A new points object can be plotted in "screen" size as well as the usual "world" coordinates. Like curve, the pos attribute is a list of points, as is color. If you say shape = "round", the points are round, which is the default; shape = "square" makes square points. You can specify the size of the points, and the default is size = 5 (meaning a square 5 pixels by 5 pixels, or a circular disk bounded by a 5 by 5 square). The size attribute is in screen pixels if the type attribute is "screen" (the default), but if type is "world", the size is in the usual coordinates. A good use for the new object is for the gdots displayed using visual.graph. These used to be awkward labels using the letter "o" but have been replaced with screen-pixel points.
Technical caveats: If the "GL_ARB_point_parameters" property is shown in scene.info() then type = "world" will work. Otherwise the type is silently ignored and considered to be "screen". There is an implementation-defined size range for either round or square points, which is not easily visible to programs at this time. Specifying a size outside this range will cause it to be silently clamped internally to whatever range that the hardware supports.
In older versions of VPython, no matter how many points were in a curve, only 1000 were displayed, selected evenly over the full set of points, in order that the display of a very long curve doesn't slow down unacceptably. In the new version this is still true but the number of points displayed is 10000.
The new option curve.retain = 500 means that only the 500 most recently added points of a curve will be displayed; the earlier ones are deleted. This is a nice option for having a moving object leave a tail behind itself.

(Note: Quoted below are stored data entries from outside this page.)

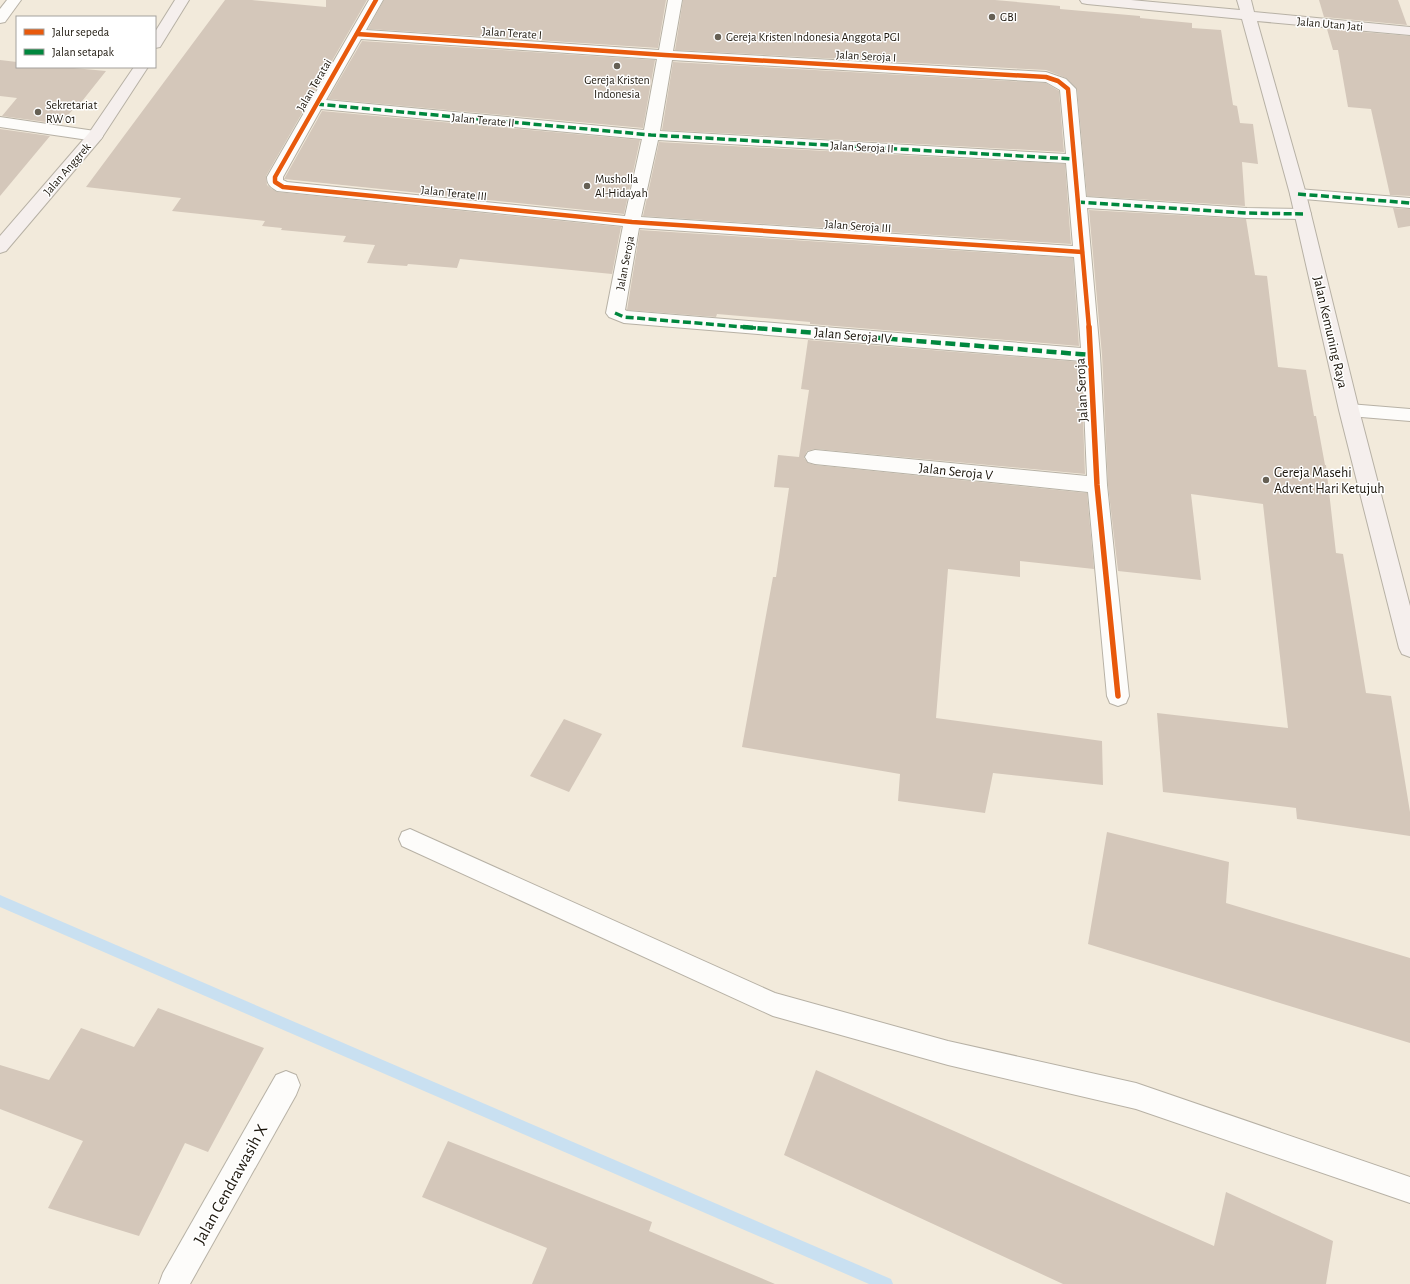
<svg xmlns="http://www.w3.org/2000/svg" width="1410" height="1284" font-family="'Alegreya Sans',sans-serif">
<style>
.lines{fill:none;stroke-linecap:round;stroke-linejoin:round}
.stream{fill:#c9e0f1;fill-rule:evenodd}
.building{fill:#d4c7ba}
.lane-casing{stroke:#b7b1a5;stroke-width:2}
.street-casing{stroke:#b7b1a5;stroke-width:2}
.secondary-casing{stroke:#b7b1a5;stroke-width:2}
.lane{fill:#fdfcfa;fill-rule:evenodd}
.street{fill:#fdfcfa;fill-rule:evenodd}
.secondary{fill:#f5efed;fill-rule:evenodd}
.quiet-far1{stroke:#00873e;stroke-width:3.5;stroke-dasharray:8 3.5;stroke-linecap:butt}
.quiet{stroke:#00873e;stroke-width:4.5;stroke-dasharray:10 4.5;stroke-linecap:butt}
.cycleway-far1-casing{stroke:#fff;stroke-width:6}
.cycleway-casing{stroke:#fff;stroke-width:8}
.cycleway-far1{stroke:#e8590c;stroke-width:4.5}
.cycleway{stroke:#e8590c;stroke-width:5.5}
.poi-dot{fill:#666054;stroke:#fff;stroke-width:1.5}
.labels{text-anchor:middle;stroke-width:3;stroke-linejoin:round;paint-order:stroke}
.far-poi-label{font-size:12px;fill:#1b150b;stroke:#fff;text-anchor:start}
.far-street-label{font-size:12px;fill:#1b150b;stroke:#fff}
.street-label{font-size:14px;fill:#1b150b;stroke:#fff}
.poi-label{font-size:14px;fill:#1b150b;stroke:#fff;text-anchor:start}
.near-street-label{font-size:17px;fill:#1b150b;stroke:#fff}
</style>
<rect width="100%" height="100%" fill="#f2eadb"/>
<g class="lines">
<polygon class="stream" points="0,895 891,1279 893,1284 869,1284 0,907"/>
</g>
<g class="building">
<polygon points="225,0 252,0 326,7 326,0 367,0 266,176 267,185 272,189 277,192 621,227 612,274 460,259 457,268 408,264 407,266 367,263 375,245 343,242 346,236 281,230 282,228 262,226 265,221 172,211 181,198 86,187"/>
<polygon points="384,0 666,0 658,48 368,29"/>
<polygon points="683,0 995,0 1060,6 1060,9 1140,16 1140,18 1192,23 1192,28 1221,30 1233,105 1237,106 1240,123 1253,124 1258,164 1242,162 1245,206 1087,196 1077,89 1066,78 1046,70 675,50"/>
<polygon points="1319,0 1398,0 1407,25 1324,17"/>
<polygon points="1327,29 1410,36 1410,196 1390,195 1371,109 1348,107 1338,50 1333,50"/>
<polygon points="362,41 655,60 643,128 328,99"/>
<polygon points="0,60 17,62 17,67 63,67 106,71 79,105 77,105 60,124 2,116 17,98 0,96"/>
<polygon points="673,62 1046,83 1059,91 1064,152 662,130"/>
<polygon points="322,111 640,140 624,214 284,179"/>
<polygon points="0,129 50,136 0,196"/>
<polygon points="659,142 1065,164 1071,244 643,216"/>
<polygon points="1393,208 1410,209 1410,226 1398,228"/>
<polygon points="1089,210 1246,219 1255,275 1267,276 1278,367 1306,370 1314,416 1316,416 1325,465 1326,465 1336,553 1343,554 1366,693 1391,696 1410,812 1410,836 1297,819 1296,808 1163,792 1157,713 1288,728 1263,504 1191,494 1201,580 1118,571 1108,485 1102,355"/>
<polygon points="640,230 1073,258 1079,346 810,324 810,322 717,314 716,317 627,310"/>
<polygon points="808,340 1081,362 1085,474 815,449 807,451 804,458 808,463 815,465 1087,493 1094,569 1020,561 1020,577 948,569 936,718 1102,741 1103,785 993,773 985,813 898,801 900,774 742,747 773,577 776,577 789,488 774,487 778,455 799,457 809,390 801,389"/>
<polygon points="564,719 602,734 569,792 530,776"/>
<polygon points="1107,832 1229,862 1226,903 1410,958 1410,1043 1088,944"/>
<polygon points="158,1008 264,1048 208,1152 185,1143 139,1236 48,1208 83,1141 0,1109 0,1065 49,1080 81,1028 134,1047"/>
<polygon points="816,1070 1214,1246 1226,1192 1333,1241 1326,1284 1063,1284 784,1155"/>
<polygon points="448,1141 652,1222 649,1231 775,1284 532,1284 547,1248 422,1197"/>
</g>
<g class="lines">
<defs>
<g id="lane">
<polygon points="1349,404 1410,409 1410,421 1349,416 1343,414 1340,410 1343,406"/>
<polygon points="410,829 775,993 948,1041 1136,1083 1410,1177 1410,1203 1136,1109 948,1065 773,1016 402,846 399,839 402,832"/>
</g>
<g id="street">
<polygon points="7,0 21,0 5,22 0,23 0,9"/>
<path d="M 369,0 L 383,0 L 366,30 L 659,50 L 668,0 L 682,0 L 673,51 L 1046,72 L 1066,79 L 1076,89 L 1086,197 L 1247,208 L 1303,209 L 1309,210 L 1311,214 L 1309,218 L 1303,219 L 1247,218 L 1087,208 L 1100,355 L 1107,485 L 1129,696 L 1126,703 L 1118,706 L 1110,703 L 1107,696 L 1088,492 L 815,464 L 808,462 L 805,457 L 808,452 L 815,450 L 1087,476 L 1082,361 L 624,323 L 609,317 L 606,313 L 623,226 L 277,191 C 271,187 267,185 267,177 ZM 361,39 L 657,59 L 644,130 L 326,100 ZM 672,60 L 1046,82 L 1060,90 L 1066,154 L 660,131 ZM 321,109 L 642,139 L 625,216 L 287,182 L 283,180 L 283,177 ZM 658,140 L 1066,163 L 1073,246 L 641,217 ZM 639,228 L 1074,257 L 1081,348 L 627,311 L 625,310 Z"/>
<polygon points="0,117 95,131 101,133 103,136 101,139 95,141 0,127"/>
<polygon points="1298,189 1410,198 1410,208 1292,198 1290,194 1292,190"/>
<polygon points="286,1071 296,1075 300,1085 296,1095 190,1284 159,1284 163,1273 276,1075"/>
</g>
<g id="secondary">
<polygon points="175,0 189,0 160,47 155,48 155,32"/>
<polygon points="1080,0 1131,0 1240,10 1237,0 1251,0 1254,12 1410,27 1410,35 1257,21 1306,194 1359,410 1410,606 1410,657 1402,654 1399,648 1339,410 1290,194 1242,19 1087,4 1082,3"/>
<polygon points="134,67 148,67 101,139 6,251 0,253 0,236 89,133"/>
</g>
</defs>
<use href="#lane" class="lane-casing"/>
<use href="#street" class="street-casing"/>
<use href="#secondary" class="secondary-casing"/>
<use href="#lane" class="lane"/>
<use href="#street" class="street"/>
<use href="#secondary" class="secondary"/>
<g class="quiet-far1">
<polyline points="316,104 651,135 1074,159"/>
<polyline points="1298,194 1410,203"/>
<polyline points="1077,202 1247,213 1303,214"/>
<polyline points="615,313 624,317 756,328"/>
</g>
<polyline class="quiet" points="743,327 1091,355"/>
<defs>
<g id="cycleway-far1">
<polyline points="376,0 275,177 275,182 283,187 632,222 1082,252"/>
<polyline points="357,34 665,55 1046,77 1058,81 1068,89 1089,328"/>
</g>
<polyline id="cycleway" points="1089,327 1097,485 1118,696"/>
</defs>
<use href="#cycleway-far1" class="cycleway-far1-casing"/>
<use href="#cycleway" class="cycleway-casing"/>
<use href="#cycleway-far1" class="cycleway-far1"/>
<use href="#cycleway" class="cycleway"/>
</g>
<g class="poi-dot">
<circle cx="992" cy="17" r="4"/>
<circle cx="718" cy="37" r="4"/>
<circle cx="617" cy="66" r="4"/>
<circle cx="38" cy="112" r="4"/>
<circle cx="587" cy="186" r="4"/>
<circle cx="1266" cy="480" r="4"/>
</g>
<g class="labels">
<g class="far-poi-label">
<text x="1000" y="21">GBI</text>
<text x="726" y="41">Gereja Kristen Indonesia Anggota PGI</text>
<text x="617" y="84" text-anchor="middle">Gereja Kristen<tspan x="617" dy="14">Indonesia</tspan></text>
<text x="46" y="109">Sekretariat<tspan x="46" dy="14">RW 01</tspan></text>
<text x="595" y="183">Musholla<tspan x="595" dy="14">Al-Hidayah</tspan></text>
</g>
<g class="far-street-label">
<text transform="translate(1330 24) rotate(5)" y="4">Jalan Utan Jati</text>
<text transform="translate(512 33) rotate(4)" y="4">Jalan Terate I</text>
<text transform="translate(866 56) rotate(3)" y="4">Jalan Seroja I</text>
<text transform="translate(314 85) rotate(-60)" y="4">Jalan Teratai</text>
<text transform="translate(483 120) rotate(5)" y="4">Jalan Terate II</text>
<text transform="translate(862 147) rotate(3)" y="4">Jalan Seroja II</text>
<text transform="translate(67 169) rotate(-49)" y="4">Jalan Anggrek</text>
<text transform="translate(454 193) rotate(6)" y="4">Jalan Terate III</text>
<text transform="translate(858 226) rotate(4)" y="4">Jalan Seroja III</text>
<text transform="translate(625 263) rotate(-79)" y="4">Jalan Seroja</text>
</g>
<g class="street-label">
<text transform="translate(1331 332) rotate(77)" y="5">Jalan Kemuning Raya</text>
<text transform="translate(853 335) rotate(5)" y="5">Jalan Seroja IV</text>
<text transform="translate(1081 390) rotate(-93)" y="5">Jalan Seroja</text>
<text transform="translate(956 471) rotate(6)" y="5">Jalan Seroja V</text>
</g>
<g class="poi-label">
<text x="1274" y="477">Gereja Masehi<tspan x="1274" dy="16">Advent Hari Ketujuh</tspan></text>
</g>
<g class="near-street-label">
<text transform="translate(230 1184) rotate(-61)" y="6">Jalan Cendrawasih X</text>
</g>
</g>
<rect x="16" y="16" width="140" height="52" fill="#ffffff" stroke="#a4a19d"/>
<rect x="24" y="29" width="20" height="6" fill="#e8590c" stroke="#a4a19d"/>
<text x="52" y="36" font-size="12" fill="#1b150b">Jalur sepeda</text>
<rect x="24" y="49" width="20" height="6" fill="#00873e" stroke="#a4a19d"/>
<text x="52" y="56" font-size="12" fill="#1b150b">Jalan setapak</text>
</svg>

The option scene.uniform = False now facilitates making graphs of functions and is used by the module visual.graph. The option is useful for making 2D displays whose x and y scale factors are different. The only objects supported are curve, faces, points, and label. Set the scale factors with scene.range.

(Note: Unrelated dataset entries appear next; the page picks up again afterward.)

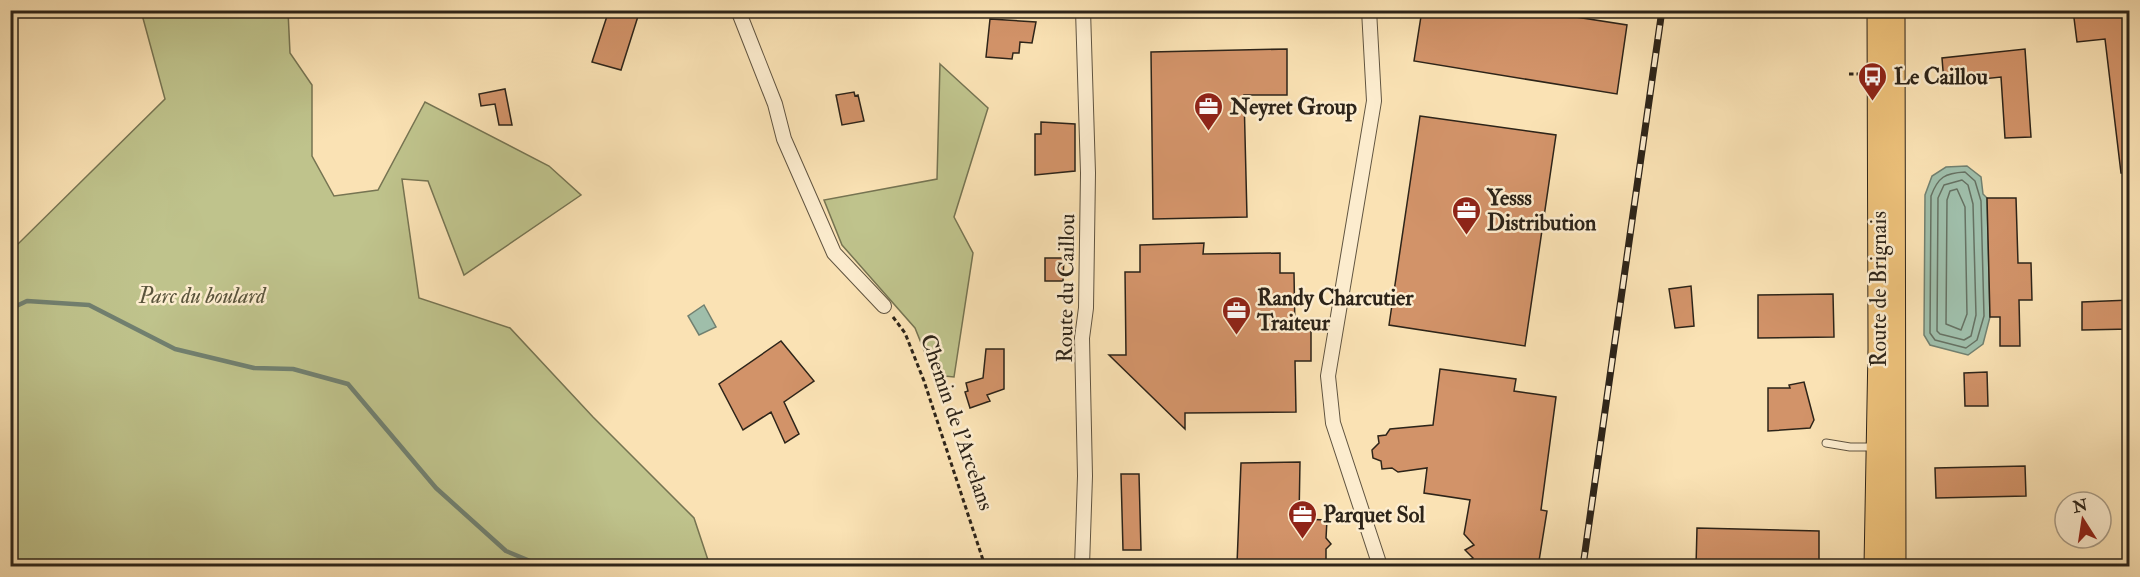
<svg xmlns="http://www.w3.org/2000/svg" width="2140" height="577" viewBox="0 0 2140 577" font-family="'IM FELL Double Pica',serif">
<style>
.green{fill:#bfc38c;stroke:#767452;stroke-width:1.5}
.water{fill:#9fbeaa;stroke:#718070;stroke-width:1.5}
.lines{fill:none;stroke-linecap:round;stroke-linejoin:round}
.shore{stroke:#667162;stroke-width:1.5}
.stream{stroke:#718070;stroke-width:4.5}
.building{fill:#d29369;stroke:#2d2419;stroke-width:1.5}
.lane-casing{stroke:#605440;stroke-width:9}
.street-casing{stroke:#605440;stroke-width:16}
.primary-casing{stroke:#2d2419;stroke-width:23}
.path{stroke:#2d2419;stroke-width:3;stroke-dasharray:4.5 3;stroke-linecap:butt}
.lane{stroke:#fcecce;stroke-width:7}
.street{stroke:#fcecce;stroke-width:14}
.primary{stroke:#edc17a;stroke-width:21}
.rail-casing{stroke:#2d2419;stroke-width:7}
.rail{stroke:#fcecce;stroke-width:4.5;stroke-dasharray:14;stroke-linecap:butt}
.labels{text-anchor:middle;stroke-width:5;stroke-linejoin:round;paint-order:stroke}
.poi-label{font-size:22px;font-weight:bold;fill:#2d2419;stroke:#fcecce;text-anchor:start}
.street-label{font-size:22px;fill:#2d2419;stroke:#fcecce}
.park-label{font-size:22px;font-style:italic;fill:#59543c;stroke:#fcecce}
</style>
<rect width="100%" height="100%" fill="#fae2b4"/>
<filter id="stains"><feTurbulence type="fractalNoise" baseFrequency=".00333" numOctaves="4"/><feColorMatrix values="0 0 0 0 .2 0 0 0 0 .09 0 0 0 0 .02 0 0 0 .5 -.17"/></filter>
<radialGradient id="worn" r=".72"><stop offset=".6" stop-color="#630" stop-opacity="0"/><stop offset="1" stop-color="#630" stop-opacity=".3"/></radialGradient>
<path class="green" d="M 141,11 L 288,11 L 290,53 L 312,85 L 312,156 L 334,196 L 378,190 L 425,102 L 549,166 L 581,195 L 464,275 L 428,181 L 402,179 L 419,298 L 510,328 L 593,417 L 694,518 L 710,566 L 11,566 L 11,243 L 17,245 L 165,99 Z
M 940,64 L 988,108 L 954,217 L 973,253 L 954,377 L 934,375 L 915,328 L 842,245 L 824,200 L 937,179 Z"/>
<path class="water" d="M 1967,166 L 1981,177 L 1983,194 L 1987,198 L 1990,317 L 1983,344 L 1968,355 L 1930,345 L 1924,335 L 1925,195 L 1932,176 L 1946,167 Z
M 704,305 L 716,327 L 699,335 L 688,316 Z"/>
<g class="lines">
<path class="shore" d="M 1965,172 L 1975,181 L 1981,201 L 1984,316 L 1977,340 L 1966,348 L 1935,340 L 1930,333 L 1931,196 C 1938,177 1945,173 1965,172 Z
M 1962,180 L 1968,185 L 1973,204 L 1976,315 L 1971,336 L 1964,340 L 1940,334 L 1937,331 L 1938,198 L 1944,185 Z
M 1957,189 L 1965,207 L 1967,314 L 1961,330 L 1946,324 L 1947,200 L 1950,191 Z"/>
<path class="stream" d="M 10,309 L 27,301 L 89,305 L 175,349 L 254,368 L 293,369 L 348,384 L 436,488 L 506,551 L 542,566"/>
</g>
<path class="building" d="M 609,10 L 640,10 L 621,70 L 592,62 Z
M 1422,10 L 1531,10 L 1627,25 L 1617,94 L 1414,61 Z
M 2073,10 L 2130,10 L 2130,173 L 2121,173 L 2105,39 L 2077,42 Z
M 990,19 L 1036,22 L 1032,43 L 1020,42 L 1019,53 L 1013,53 L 1012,59 L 986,57 Z
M 1287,49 L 1287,95 L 1244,95 L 1247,217 L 1153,219 L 1151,52 Z
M 2025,49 L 2031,137 L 2005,138 L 2001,77 L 1944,83 L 1942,58 Z
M 505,89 L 512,125 L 499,125 L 495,104 L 481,106 L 479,94 Z
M 854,92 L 855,96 L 858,95 L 864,121 L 842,125 L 836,95 Z
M 1420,116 L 1556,135 L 1525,346 L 1389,325 Z
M 1041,122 L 1075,124 L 1075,171 L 1035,175 L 1035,134 L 1041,134 Z
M 1987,198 L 2016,198 L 2018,263 L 2031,263 L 2032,300 L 2019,300 L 2020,346 L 2000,346 L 2000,317 L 1990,317 Z
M 1204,243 L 1203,254 L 1280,253 L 1280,273 L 1294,273 L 1295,331 L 1311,331 L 1311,361 L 1295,361 L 1296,412 L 1185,413 L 1185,429 L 1109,355 L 1126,355 L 1125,272 L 1140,272 L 1140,245 Z
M 1045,258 L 1064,258 L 1063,281 L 1045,281 Z
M 1691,286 L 1694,326 L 1675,328 L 1669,289 Z
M 1833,294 L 1834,337 L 1758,338 L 1758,295 Z
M 2130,300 L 2130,329 L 2082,330 L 2082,302 Z
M 781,341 L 814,381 L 784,402 L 799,434 L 785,443 L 771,412 L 743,430 L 719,384 Z
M 986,349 L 1004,349 L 1004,389 L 987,395 L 990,401 L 970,408 L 965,392 L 968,391 L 966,383 L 983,378 Z
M 1440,369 L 1516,379 L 1514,391 L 1556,397 L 1541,510 L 1547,511 L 1538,567 L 1455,567 L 1473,558 L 1465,550 L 1474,545 L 1464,534 L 1470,500 L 1424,493 L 1427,468 L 1398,472 L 1392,468 L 1382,469 L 1381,461 L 1373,458 L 1372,450 L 1379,443 L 1378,436 L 1386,435 L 1390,429 L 1433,425 Z
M 1987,372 L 1988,406 L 1965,406 L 1964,373 Z
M 1804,382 L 1814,420 L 1810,428 L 1768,431 L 1768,388 L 1790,388 L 1789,385 Z
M 1300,462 L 1299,519 L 1327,520 L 1326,538 L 1331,544 L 1326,549 L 1326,567 L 1237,564 L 1241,463 Z
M 2025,466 L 2026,496 L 1936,498 L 1935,468 Z
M 1121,474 L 1139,474 L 1141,550 L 1123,550 Z
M 1697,528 L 1819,531 L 1819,567 L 1696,567 Z"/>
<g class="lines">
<defs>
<path id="lane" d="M 1826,443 L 1850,447 L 1874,447"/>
<path id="street" d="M 738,10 L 775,104 L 784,139 L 834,253 L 884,306
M 1369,10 L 1374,101 L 1328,376 L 1333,423 L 1380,566
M 1082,566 L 1085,476 L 1082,338 L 1086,308 L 1088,173 L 1083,10"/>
<path id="primary" d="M 1894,10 L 1895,566
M 1875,566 L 1879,349 L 1878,10"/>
</defs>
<use href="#lane" class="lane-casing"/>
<use href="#street" class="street-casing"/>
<use href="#primary" class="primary-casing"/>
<path class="path" d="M 1849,74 L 1862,74
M 893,317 L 905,333 L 924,381 L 985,566"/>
<use href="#lane" class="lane"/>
<use href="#street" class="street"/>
<use href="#primary" class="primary"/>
<defs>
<path id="rail" d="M 1583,566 L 1662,10"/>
</defs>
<use href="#rail" class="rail-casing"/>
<use href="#rail" class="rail"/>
</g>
<defs>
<symbol id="bus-pin" viewBox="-11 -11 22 30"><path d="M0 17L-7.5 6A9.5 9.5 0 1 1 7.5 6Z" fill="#8f2418" stroke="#fcecce"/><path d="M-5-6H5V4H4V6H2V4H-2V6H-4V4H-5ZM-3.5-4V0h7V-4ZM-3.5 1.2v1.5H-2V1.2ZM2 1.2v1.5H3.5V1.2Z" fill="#fff"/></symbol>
<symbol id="office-pin" viewBox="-11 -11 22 30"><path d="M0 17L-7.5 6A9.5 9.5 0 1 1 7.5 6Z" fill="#8f2418" stroke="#fcecce"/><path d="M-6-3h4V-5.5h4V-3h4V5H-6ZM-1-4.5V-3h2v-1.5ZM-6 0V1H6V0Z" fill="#fff"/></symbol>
</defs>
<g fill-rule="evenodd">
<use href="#bus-pin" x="1856" y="60" width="33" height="45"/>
<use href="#office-pin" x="1192" y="90" width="33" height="45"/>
<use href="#office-pin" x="1450" y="194" width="33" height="45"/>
<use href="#office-pin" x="1220" y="294" width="33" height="45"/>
<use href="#office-pin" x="1286" y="498" width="33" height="45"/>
</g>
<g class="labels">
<g class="poi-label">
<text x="1894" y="84">Le Caillou</text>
<text x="1230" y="114">Neyret Group</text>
<text x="1487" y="205">Yesss<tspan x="1487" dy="25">Distribution</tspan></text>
<text x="1257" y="305">Randy Charcutier<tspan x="1257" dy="25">Traiteur</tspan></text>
<text x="1323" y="522">Parquet Sol</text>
</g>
<g class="street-label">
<text transform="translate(1065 288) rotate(-89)" y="8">Route du Caillou</text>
<text transform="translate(1878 289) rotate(-90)" y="8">Route de Brignais</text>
<text transform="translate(958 422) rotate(71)" y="8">Chemin de l'Arcelans</text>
</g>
<g class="park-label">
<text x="202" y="303">Parc du boulard</text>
</g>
</g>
<rect width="2140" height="577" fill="none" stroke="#fae2b4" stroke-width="36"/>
<rect x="12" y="12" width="2116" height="553" fill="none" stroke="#2d2419" stroke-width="3"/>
<rect x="18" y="18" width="2104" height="541" fill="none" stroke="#2d2419" stroke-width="1.5"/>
<g transform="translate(2083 520) rotate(348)"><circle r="28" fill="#fcecce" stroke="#a99c86" stroke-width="1.5"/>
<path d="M0-4.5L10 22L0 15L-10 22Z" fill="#8f2418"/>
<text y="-9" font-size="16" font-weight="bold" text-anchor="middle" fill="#2d2419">N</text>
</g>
<rect width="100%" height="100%" filter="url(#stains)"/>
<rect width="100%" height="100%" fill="url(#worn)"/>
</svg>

You can now specify font='times' or 'system' or 'symbol' etc. in a label object.
For convenience you can now say color=0.7 to mean color=(0.7,0.7,0.7).
The height in pixels of the titlebar is given by display.get_titlebar_height(), and the height of the (to be optional) toolbar is given by display.get_toolbar_height(). These values are true for all windows, and these functions are associated with the display class of objects, not with individual displays such as the standard scene. So scene.get_titlebar_height() won't work..
If you say scene.show_rendertime = True, in the lower left os the graphics window you will see the cycle time (time between renderings of the scene) and the render time (time taken to render the scene. This can be a useful diagnostic of performance issues. .
Here are known bugs:
Can drag a window to be larger, but not smaller.
Autoscaling is pretty good but occasionally positions the camera farther
from the scene than one would prefer.Rendering of curves isn't quite right. This can be seen in the example program
tictac.py, where one of the grid lines doesn't show until you rotate the view.Unicode text in labels works properly on Linux but not on Windows.
As a temporary measure, Windows handles only simple English text.Spotlights created in a frame don't change with changes in the frame orientation.
scene.cursor.visible is not implemented yet and gives an error.